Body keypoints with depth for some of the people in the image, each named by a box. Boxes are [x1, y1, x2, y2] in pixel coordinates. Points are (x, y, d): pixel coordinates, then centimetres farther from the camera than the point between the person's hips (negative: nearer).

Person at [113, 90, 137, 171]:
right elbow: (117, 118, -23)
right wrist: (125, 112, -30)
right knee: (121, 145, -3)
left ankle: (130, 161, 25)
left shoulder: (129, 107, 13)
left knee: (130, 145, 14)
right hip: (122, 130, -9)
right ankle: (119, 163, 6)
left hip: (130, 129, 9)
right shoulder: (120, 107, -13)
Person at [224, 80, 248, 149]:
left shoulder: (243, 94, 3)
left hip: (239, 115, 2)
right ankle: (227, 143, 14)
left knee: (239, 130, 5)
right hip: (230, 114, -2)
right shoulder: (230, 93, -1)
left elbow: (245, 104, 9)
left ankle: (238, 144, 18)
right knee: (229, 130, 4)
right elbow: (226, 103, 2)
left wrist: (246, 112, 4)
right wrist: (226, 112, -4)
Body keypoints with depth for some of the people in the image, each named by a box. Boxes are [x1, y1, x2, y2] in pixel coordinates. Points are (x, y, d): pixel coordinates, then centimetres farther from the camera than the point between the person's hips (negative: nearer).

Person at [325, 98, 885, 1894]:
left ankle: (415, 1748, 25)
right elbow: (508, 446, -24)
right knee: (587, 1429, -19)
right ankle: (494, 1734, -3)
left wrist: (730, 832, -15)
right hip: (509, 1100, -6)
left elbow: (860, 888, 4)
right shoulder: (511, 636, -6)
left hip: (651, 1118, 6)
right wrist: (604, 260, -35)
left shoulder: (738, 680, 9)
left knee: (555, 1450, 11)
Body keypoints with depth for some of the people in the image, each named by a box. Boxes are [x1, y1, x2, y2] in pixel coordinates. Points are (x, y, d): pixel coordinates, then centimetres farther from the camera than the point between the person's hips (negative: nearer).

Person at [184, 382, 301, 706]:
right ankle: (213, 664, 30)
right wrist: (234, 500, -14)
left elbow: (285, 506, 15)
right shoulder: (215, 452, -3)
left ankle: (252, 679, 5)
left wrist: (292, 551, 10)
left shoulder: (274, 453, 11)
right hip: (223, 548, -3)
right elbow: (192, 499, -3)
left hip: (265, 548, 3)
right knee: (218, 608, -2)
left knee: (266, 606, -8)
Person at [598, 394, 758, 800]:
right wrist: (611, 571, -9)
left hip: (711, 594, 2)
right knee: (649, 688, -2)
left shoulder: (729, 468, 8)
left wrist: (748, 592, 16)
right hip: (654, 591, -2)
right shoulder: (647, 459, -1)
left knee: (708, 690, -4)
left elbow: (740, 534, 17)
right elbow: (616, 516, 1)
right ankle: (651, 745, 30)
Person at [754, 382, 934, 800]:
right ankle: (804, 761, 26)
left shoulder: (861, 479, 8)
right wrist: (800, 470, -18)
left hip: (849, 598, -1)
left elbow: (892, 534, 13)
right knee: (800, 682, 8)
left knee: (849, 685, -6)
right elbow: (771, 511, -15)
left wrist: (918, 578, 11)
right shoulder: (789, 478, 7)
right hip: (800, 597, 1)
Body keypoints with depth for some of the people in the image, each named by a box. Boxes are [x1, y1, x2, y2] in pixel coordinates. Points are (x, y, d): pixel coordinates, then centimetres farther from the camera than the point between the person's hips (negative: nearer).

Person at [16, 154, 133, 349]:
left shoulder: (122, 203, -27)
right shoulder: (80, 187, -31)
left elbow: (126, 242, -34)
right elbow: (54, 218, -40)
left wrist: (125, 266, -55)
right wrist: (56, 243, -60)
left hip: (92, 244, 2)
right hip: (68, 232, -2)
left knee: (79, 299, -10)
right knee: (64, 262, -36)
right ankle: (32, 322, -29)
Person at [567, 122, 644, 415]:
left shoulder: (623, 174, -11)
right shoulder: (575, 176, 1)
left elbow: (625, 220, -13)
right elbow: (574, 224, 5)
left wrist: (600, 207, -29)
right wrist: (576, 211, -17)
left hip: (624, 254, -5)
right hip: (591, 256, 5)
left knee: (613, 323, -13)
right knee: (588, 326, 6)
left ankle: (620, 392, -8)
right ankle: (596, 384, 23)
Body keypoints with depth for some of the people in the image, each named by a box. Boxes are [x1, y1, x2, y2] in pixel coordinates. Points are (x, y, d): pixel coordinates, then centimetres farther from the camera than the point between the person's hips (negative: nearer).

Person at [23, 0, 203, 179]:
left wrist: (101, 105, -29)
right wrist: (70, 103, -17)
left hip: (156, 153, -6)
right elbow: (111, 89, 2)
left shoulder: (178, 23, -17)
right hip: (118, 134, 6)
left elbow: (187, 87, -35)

━━━━━━

Please rewrite the lines between the one holding "left hip: (130, 129, 9)" and the one holding "left elbow: (245, 104, 9)", inclusive, replacing "Person" with "Subject" and changing nothing else.

left hip: (130, 129, 9)
right shoulder: (120, 107, -13)
Subject at [224, 80, 248, 149]:
left shoulder: (243, 94, 3)
left hip: (239, 115, 2)
right ankle: (227, 143, 14)
left knee: (239, 130, 5)
right hip: (230, 114, -2)
right shoulder: (230, 93, -1)
left elbow: (245, 104, 9)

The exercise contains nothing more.